> PROMPT
Print the range of lines that opens with the line containing "nose: (333, 473)" and closes with the last line of the listing. Include both ends; print nothing more.

> DATA

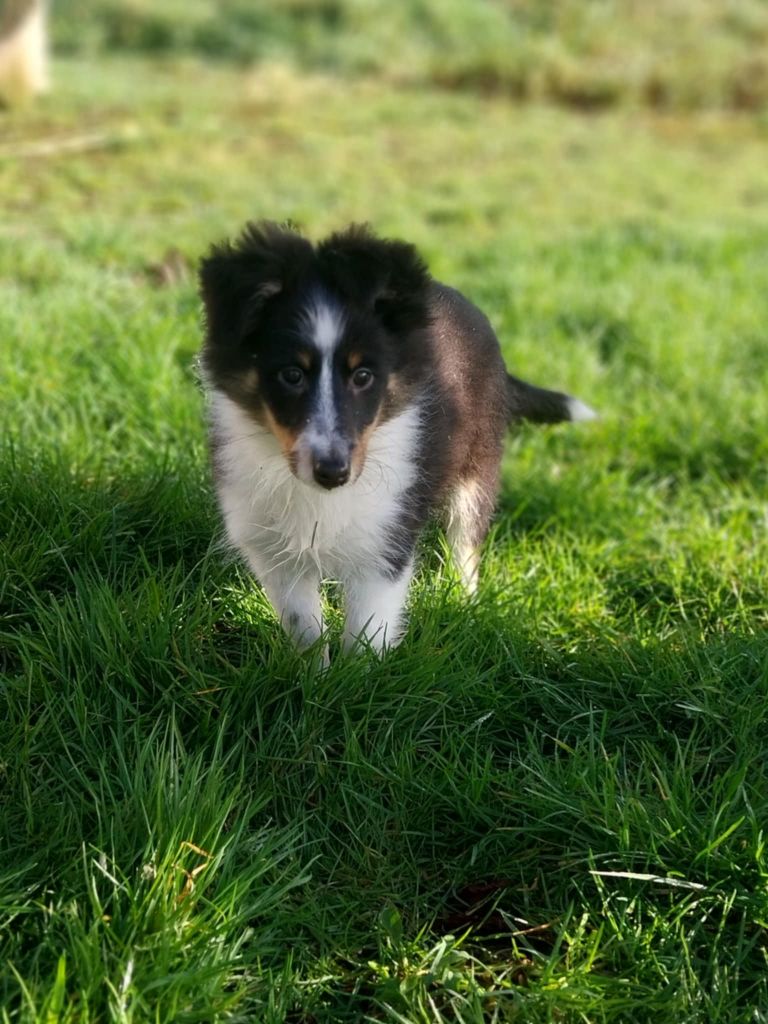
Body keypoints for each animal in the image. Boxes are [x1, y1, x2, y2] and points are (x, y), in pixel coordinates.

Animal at [198, 225, 593, 655]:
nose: (333, 473)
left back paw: (464, 605)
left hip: (478, 464)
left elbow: (367, 635)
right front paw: (314, 672)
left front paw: (360, 674)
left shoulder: (384, 541)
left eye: (363, 376)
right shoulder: (274, 551)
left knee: (466, 542)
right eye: (291, 375)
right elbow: (306, 631)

> SOLUTION TO THIS PROBLEM
nose: (333, 473)
left back paw: (464, 605)
left hip: (478, 464)
left elbow: (367, 635)
right front paw: (314, 672)
left front paw: (360, 674)
left shoulder: (384, 541)
left eye: (363, 376)
right shoulder: (274, 551)
left knee: (466, 542)
right eye: (291, 375)
right elbow: (306, 631)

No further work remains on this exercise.